Researchers and officials gathered in Iceland to hold a funeral for the fist of what will likely be many farewells. They got together to hold its first funeral at the site of their first glacier lost to climate change and these photos tell the story.
These satellite images show the shrinking from 1986 to today.

Over 100 people hiked the site of the once-iconic Okjökull glacier, including Iceland’s Prime Minister and other leaders.

The hiked it to memorialize the frozen body that once spanned 15 square miles before melting into a lake.

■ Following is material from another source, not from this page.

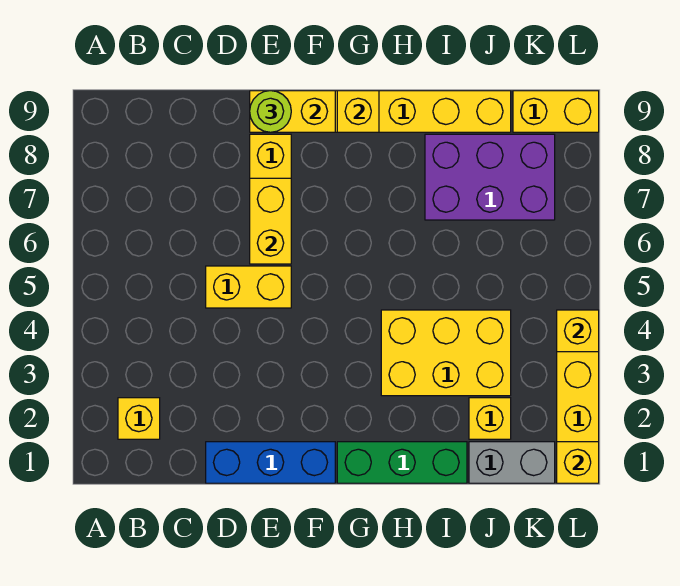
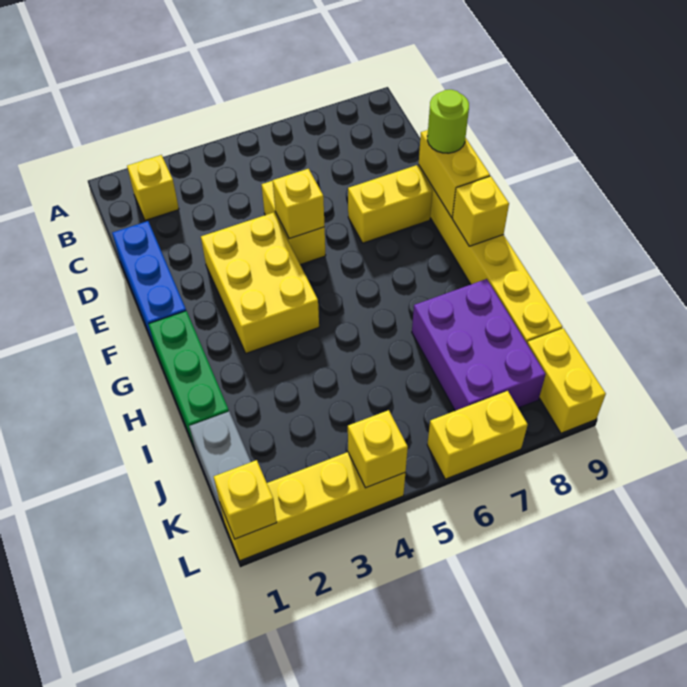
yellow 1x2 brick [250,178,291,264] -> yellow 1x2 brick moved to [427,391,528,479]
yellow 2x3 brick [381,310,511,396] -> yellow 2x3 brick moved to [201,213,319,353]
yellow 1x1 brick [469,398,511,439] -> yellow 1x1 brick moved to [273,169,325,239]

They also hiked it to install a message to the future:

“Ok is the first Icelandic glacier to lose its status as a glacier,” the plaque presented Sunday reads in English and Icelandic. “In the next 200 years, all our glaciers are expected to follow the same path. This monument is to acknowledge that we know what is happening and know what needs to be done. Only you know if we did it.”

“The symbolic death of a glacier is a warning to us, and we need action,” former Irish president Mary Robinson said Sunday, according to the Associated Press.

“We see the consequences of the climate crisis,” Icelandic Prime Minister Katrín Jakobsdóttir said. “We have no time to lose.”

This was Iceland’s first glacier to disappear. But Sigurdsson said all of the nation’s ice masses will be gone in 200 years.

“Large and small nations, businesses and governments, individuals and communities, we must all play our part,” Iceland’s prime minister, Katrín Jakobsdóttir, said in an op-ed published in the New York Times. “We know what is happening and what needs to be done. Help us keep the ice in Iceland.”